隊員は狙いを定めて新たに地面からせり出しだしてきた的を撃ち抜いていった。
一通りの起動実験を終えた隊員は、ディーンシステムの性能を確認するようにつぶやいた。
「ふぅ…
ディーヴァより扱いやすく…をコンセプトに開発か。
ま、確かに格段に扱いやすいがな。」
腹部のバックルのスイッチを押し、ディーンシステムの装甲を解除する隊員。
その素顔は一年前、特殊部隊『ブライトナイツ』の一員として、エヴォル人の野望を打ち砕いた『英雄』、榊晃平であった。
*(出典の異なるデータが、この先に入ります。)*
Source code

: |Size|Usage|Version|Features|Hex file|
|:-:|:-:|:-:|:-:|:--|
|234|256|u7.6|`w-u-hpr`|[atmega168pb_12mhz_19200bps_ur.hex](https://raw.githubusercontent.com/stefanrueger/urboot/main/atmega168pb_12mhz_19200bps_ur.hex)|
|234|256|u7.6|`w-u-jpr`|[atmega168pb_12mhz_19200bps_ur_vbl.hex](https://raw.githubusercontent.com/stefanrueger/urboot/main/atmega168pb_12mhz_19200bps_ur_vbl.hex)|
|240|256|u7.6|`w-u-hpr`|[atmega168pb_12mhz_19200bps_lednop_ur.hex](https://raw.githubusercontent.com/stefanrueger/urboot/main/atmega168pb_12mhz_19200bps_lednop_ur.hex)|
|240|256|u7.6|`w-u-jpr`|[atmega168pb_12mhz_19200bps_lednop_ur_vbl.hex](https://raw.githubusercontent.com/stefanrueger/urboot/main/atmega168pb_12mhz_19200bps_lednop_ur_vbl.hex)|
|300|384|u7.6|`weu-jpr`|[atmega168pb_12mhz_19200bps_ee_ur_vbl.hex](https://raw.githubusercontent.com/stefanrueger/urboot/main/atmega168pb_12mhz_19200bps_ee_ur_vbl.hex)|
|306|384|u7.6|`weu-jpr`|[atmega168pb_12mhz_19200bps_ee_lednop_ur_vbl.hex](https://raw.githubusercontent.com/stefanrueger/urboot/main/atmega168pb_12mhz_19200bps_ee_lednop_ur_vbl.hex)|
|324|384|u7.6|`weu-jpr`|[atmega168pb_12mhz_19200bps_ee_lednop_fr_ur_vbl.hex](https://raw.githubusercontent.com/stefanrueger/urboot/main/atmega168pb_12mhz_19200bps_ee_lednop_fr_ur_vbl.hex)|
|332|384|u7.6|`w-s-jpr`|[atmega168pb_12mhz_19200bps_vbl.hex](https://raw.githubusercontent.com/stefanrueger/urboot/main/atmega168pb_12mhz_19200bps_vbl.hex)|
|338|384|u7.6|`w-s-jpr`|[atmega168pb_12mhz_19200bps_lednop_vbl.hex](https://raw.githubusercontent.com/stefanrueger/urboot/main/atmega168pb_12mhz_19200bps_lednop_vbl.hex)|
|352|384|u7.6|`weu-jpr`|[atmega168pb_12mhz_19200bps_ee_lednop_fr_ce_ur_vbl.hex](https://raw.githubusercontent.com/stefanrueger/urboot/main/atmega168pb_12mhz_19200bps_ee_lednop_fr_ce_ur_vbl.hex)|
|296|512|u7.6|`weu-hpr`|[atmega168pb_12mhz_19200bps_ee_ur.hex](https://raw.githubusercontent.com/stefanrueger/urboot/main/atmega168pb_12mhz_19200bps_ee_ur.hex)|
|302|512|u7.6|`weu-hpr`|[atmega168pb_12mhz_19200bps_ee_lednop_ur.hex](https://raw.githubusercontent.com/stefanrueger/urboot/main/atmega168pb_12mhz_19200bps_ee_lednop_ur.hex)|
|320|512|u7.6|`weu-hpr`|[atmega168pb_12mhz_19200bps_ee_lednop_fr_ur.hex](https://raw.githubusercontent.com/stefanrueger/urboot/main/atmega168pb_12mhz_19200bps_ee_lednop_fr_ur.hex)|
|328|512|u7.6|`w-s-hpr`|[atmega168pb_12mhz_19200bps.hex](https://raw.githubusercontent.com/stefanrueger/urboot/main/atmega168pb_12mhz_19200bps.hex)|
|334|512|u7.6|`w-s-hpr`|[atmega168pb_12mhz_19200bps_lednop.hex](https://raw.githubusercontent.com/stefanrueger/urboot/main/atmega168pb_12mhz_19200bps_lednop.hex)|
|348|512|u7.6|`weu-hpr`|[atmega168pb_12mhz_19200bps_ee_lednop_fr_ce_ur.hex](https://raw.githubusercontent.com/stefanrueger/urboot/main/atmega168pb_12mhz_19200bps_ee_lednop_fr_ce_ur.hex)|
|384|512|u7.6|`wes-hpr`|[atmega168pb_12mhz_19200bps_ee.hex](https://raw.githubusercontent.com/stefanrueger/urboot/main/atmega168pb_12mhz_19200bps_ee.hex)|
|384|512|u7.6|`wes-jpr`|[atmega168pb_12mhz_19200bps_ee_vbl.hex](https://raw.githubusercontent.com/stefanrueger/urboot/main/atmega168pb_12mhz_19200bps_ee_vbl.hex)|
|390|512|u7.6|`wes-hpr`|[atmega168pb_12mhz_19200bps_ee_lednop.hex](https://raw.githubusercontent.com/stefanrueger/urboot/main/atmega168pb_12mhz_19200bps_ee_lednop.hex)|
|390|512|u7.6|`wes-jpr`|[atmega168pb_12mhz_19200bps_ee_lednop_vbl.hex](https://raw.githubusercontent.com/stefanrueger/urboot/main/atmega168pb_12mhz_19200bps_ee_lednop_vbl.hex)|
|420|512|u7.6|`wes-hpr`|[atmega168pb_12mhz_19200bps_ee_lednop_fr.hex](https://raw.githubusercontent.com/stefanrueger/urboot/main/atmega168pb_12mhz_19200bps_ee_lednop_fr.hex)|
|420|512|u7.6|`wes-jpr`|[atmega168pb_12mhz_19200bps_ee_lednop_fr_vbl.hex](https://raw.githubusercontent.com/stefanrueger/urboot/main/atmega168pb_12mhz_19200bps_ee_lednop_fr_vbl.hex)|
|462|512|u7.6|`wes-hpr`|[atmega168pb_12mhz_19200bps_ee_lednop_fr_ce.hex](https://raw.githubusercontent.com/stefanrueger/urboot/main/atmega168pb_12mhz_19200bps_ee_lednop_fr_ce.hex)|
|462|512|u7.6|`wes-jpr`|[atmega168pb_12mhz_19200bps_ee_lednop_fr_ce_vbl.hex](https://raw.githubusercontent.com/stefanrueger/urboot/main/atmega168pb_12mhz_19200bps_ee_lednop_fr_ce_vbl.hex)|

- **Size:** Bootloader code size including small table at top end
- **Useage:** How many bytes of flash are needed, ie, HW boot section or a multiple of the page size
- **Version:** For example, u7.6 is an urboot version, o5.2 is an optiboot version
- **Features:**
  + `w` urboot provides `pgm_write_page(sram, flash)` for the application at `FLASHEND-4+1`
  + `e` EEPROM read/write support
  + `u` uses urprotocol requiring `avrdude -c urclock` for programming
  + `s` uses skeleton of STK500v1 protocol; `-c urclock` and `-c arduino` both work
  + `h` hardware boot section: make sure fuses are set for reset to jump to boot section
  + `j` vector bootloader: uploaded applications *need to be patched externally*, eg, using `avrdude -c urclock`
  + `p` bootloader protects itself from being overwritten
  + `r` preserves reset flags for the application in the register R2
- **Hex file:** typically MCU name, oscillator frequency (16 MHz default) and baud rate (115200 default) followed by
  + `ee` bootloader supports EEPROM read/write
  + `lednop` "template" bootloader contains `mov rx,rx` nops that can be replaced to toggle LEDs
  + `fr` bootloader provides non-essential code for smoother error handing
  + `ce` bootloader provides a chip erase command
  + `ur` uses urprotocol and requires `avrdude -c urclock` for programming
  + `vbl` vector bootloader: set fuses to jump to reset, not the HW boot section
かつて、ブライトナイツに所属していた者や共に戦った他の部隊の仲間たちが人事異動などで散り散りになる中、晃平は国防軍の本部に残り、今後国防軍の主力兵器となるであろう数々の新兵器の起動実験を行うテスト要員としての役割を担っていた。
「榊クン、お疲れ様。」
汗まみれの晃平にタオルを投げ渡す女性…
メガネをかけ、長い髪をヘアバンドで止めた端正な顔つきで、晃平より少し年上であるようだ。
「若槻二尉、今は勤務中です。
『クン』呼ばわりはやめてください…
あの…いや、やめてくれないか。」
晃平は汗を拭いながら、少し遠慮がちに返した。
「はいはい、榊一尉様。」
女性は若槻アリサ。
国防軍の会計を務めていたが、一年前、晃平の所属する開発チームにオペレーターとして配属されたのだ。
階級は二尉だが、晃平の一期先輩にあたり入隊時は航空部隊に所属、パイロットとして活躍していた。